Aw Jess, so sorry.  I get that mad at my teeth bleaching syringes, so I feel your pain, but have never done personal injections, so good luck.  CathyJess, this is way too much messing around with an inject. med.  Please just throw it away.  It costs pennies.  MXT is not an expensive drug but an infection caused by drawing up the med, playing around with the plunger, injecting med back in vial, and redrawing the med will be much more costly.  Pitch it, lesson learned.  Lindyhi jess i never had to inject myself whith anything but i think
i would be worried about messing about whith the med..
as lin says  start anew..

Boney
I'm with Lindy - it's not worth taking a chance. Yes, I suspect you're right, darn it.  Penny wise and pound foolish.  OK, it goes in the trash.  A part of me knew that was the right thing to do, but the cheap side of me had to at least entertain an alternative.  I think you made the right choice Jesse88. NOT worth the risk of saving the pennies or even dollars.
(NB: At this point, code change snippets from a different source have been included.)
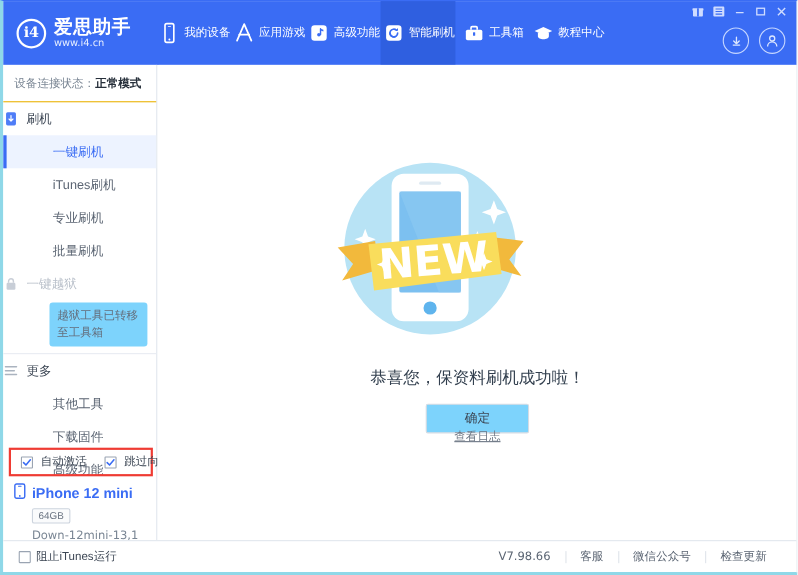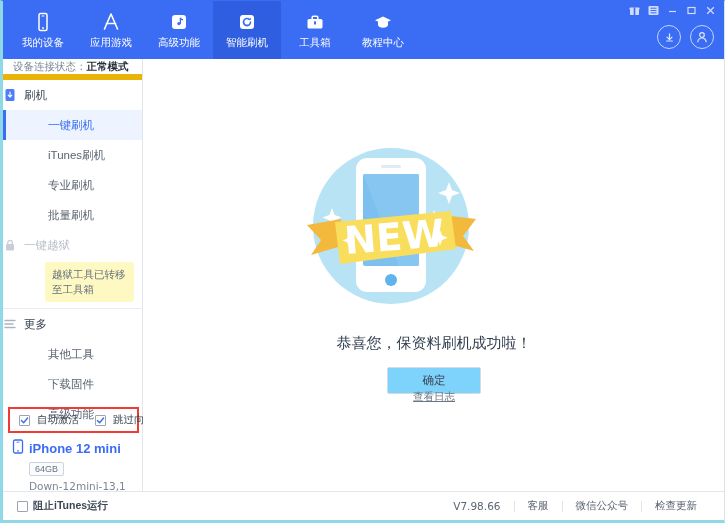"i4" div.brand { html: none -> <div> <div>i4</div> <div> <div>爱思助手</div> <div>www.i4.cn</div> </div> </div> }
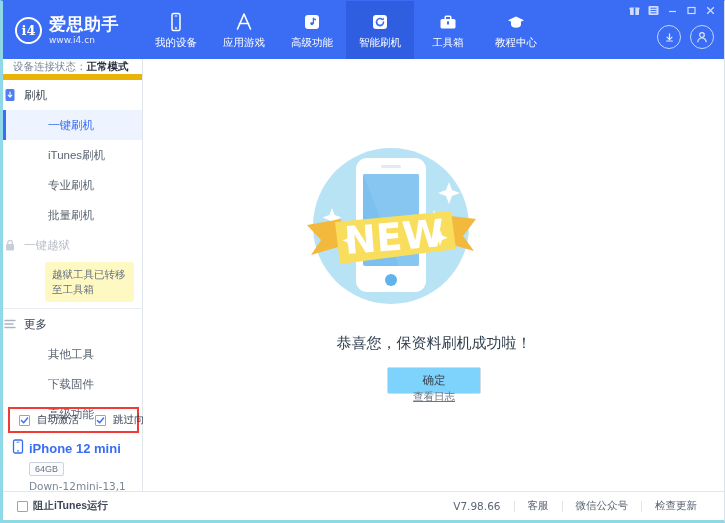"我的设备" .nav-item { flex-direction: column -> row }
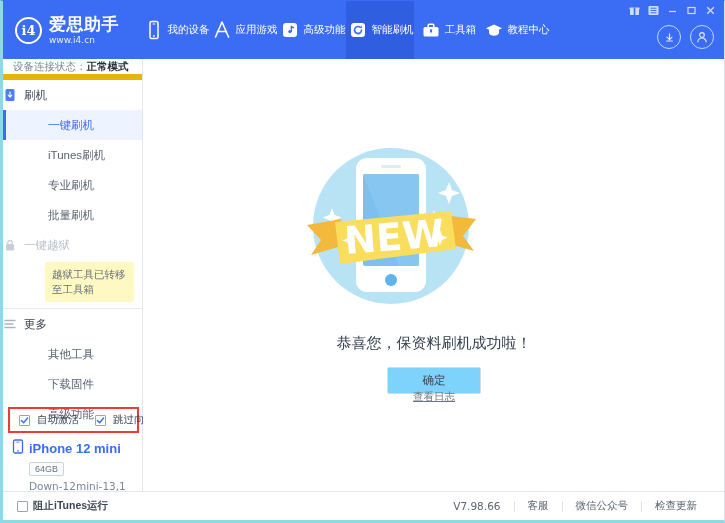"设备连接状态：" .status-row { border-bottom: 6px solid #eab308 -> 1px solid #eab308; height: 21px -> 34px }
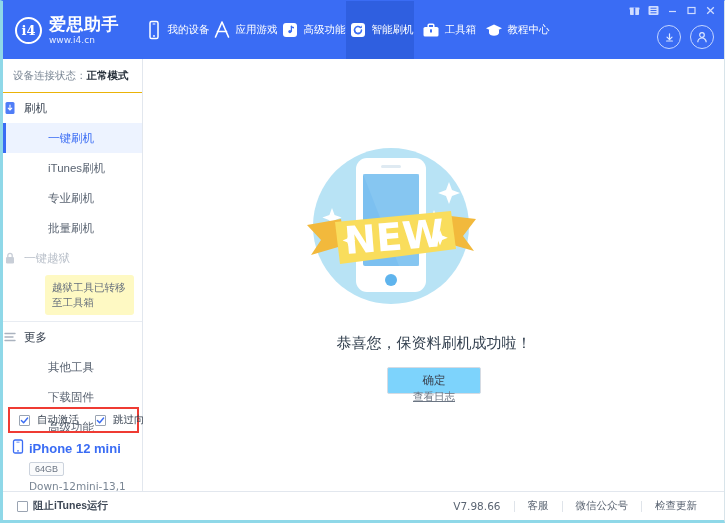"越狱工具已转移至工具箱" .tooltip-box { background: #fef9c3 -> #7dd3fc }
Jess, don't worry 'bout it.  Back in the day when there were all these steps to preparing an enbrel injection -- putting in the plunger, injecting liquid into vial w/powder, reloading the syringe, attaching the needle -- my cousin and I messed up and wasted a dose.  Felt really bad, THAT was a lot of money, but I called the enbrel folks and they provided me with a replacement.  Thank goodness enbrel now comes premixed, preloaded, so much easier, even though my cousin has become a real pro at the whole shot business.  Take care.  I thought that Enbrel routine was the stupidist thing I'd ever seen. My hands couldn't hold on tight enough to twist the parts together and then twist them apart again. A flare is a bad time to start some new medicene with mechanics not meant for people in pain. I'd have to wait hours until someone came home to untwist the stupid containers. I finally called Enbrel and asked if I could just skip the whole twisting together part and inject the liquid into the powder with the syringe, drawing it back into the syringe and injecting it, oh no, that's not how we want you to do it. Will it hurt me to do it that way, No. It's medicene for people with arthritis, what were they thinking?